Having earned a legal badge with the EzineArticles should not make one overconfident, I realize. The legal profession is a depth of recondite detail the Supreme Court has the right to firmly deliberate. The linguist I am, I yet can venture a few observations on speech – and this has been quoting freedom of speech to have invalidated prohibitions on desecrating the American flag.
United States versus Eichman, United States versus Haggerty, Texas versus Johnson: all case disputes argued violation of free speech under the First Amendment. Haggerty’s case would have the implication to make the Flag necessarily your piece of cloth before burning. If the Flag belongs to an institution like Seattle’s Capitol Hill Post Office, you can be fined.
Let me think. I do not need to burn the Flag to think. I imagine a human being burns something. Is there a speech sound produced, should the human just silently sit by, let us say, a campfire, warming his or her hands? Is there any written or printed stretch of language to emerge from the flame? Should one try to interpret the wood or coal crackling and hissing as stanzas, quatrains, epodes? Can you hear the anacrusis?
I could not, and there is nothing wrong with my hearing. Non-verbal acts such as burning do not produce language. The facts are exactly the same with tools such as hammers, saws, wrenches, screwdrivers, and whatever a handyman’s bag might contain: there is no speech produced with the use, unless the guy happens to be eloquent, interesting, and whatsoever handsome (I have to admit I’m not really talkative).
Non-verbal acts are not proper means or tools to convey speech and language. The Flag itself – the many the people, the many the answers; ask someone what the Flag looks like and what it symbolizes: the many answers you get, none will be identical, each with specific and individual language.
The First Amendment does not allow abridgment of free speech. Should burning the Flag be a speech act, what do you do if the Flag would be burning on a barrel saying ‘TNT’ – would putting it out be against the law? The First Amendment forbids reducing free speech.
Some psychologists would have the tendency to ascribe language to non-verbal phenomena. They would call it a ‘body language’. Let us think about the Anders Behring Breivik trial. The shrinks in the courtroom spent some time interpreting his ‘body language’. One of the shrinks said in an interview that a single, particular gesture of whisking the shoulder could have meant Breivik’s want to ‘put things in order or to shake off guilt’.

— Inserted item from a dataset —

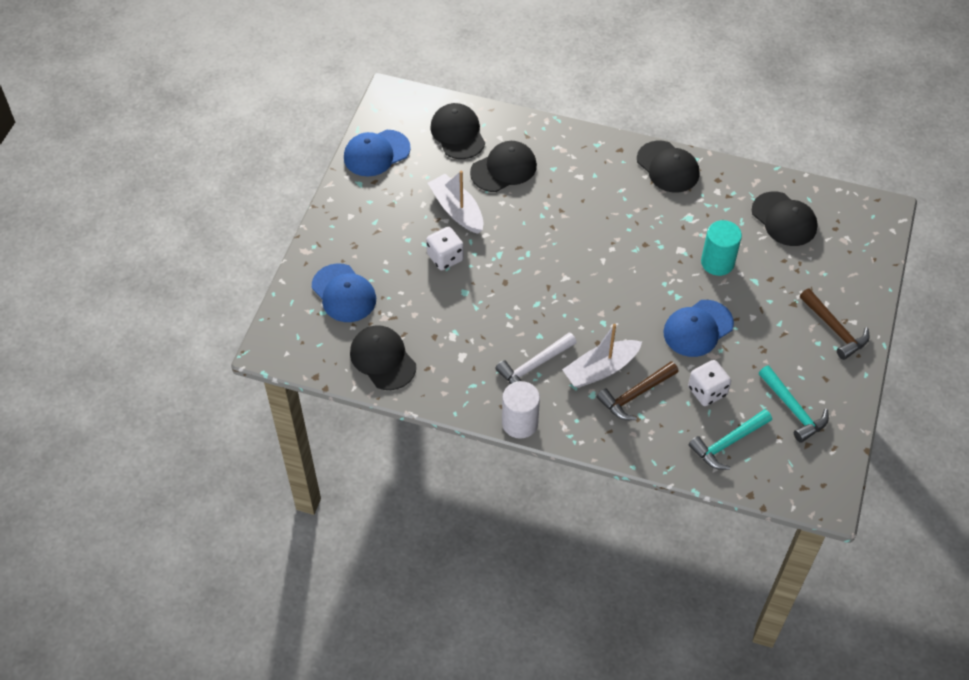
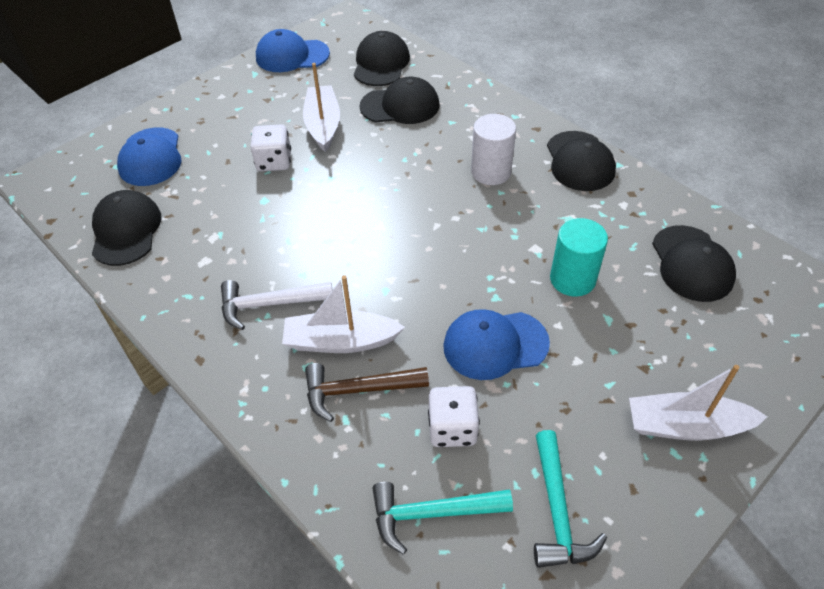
camera: 30 degrees right, 5 degrees down
white cylinder [502,381,540,439] -> white cylinder moved to [471,114,516,185]
brown hammer [800,288,870,360] -> white boat [629,365,768,441]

The fact is that the shrink ascribed her linguistic structuring to a gesture of no syntax. More, the structuring could produce non-specific results real-life. For example, ask the recycling guys what message they get if you whisk your shoulder and not say a word. Would they take it for a clear message that you want your trash removed (shaking off guilt has collocations with purification and therefore cleanliness), or you want something fancy heaped (order has collocations with arrangement and that could be random, without any notion of removal from a place). Anyway, it’s your backyard.
A flag of a country obviously is worth more concern than trash you might take the care to express verbally about.
Language requires syntax, lexemes, and grammar. Seeing the American flag displayed against a wall over a poster of an overt female offering erotic dances – which is not a figment of my imagination – I do not get a thing. There is no language logic. And I do not believe the regard would require any improving my brains. Someone has got an expressive disorder.
Propagating expressive disorders is not of my interest. I enclose photographs of the improper display of the flag under separate links. They might be considered parental advisory.
The Flag Code may be found here,
http://www.senate.gov/reference/resources/pdf/RL30243.pdf, and many other places.
I have put the American flag on my grammar book cover. My grammar project is not a napkin and it is not a sarong, regarding the US Code.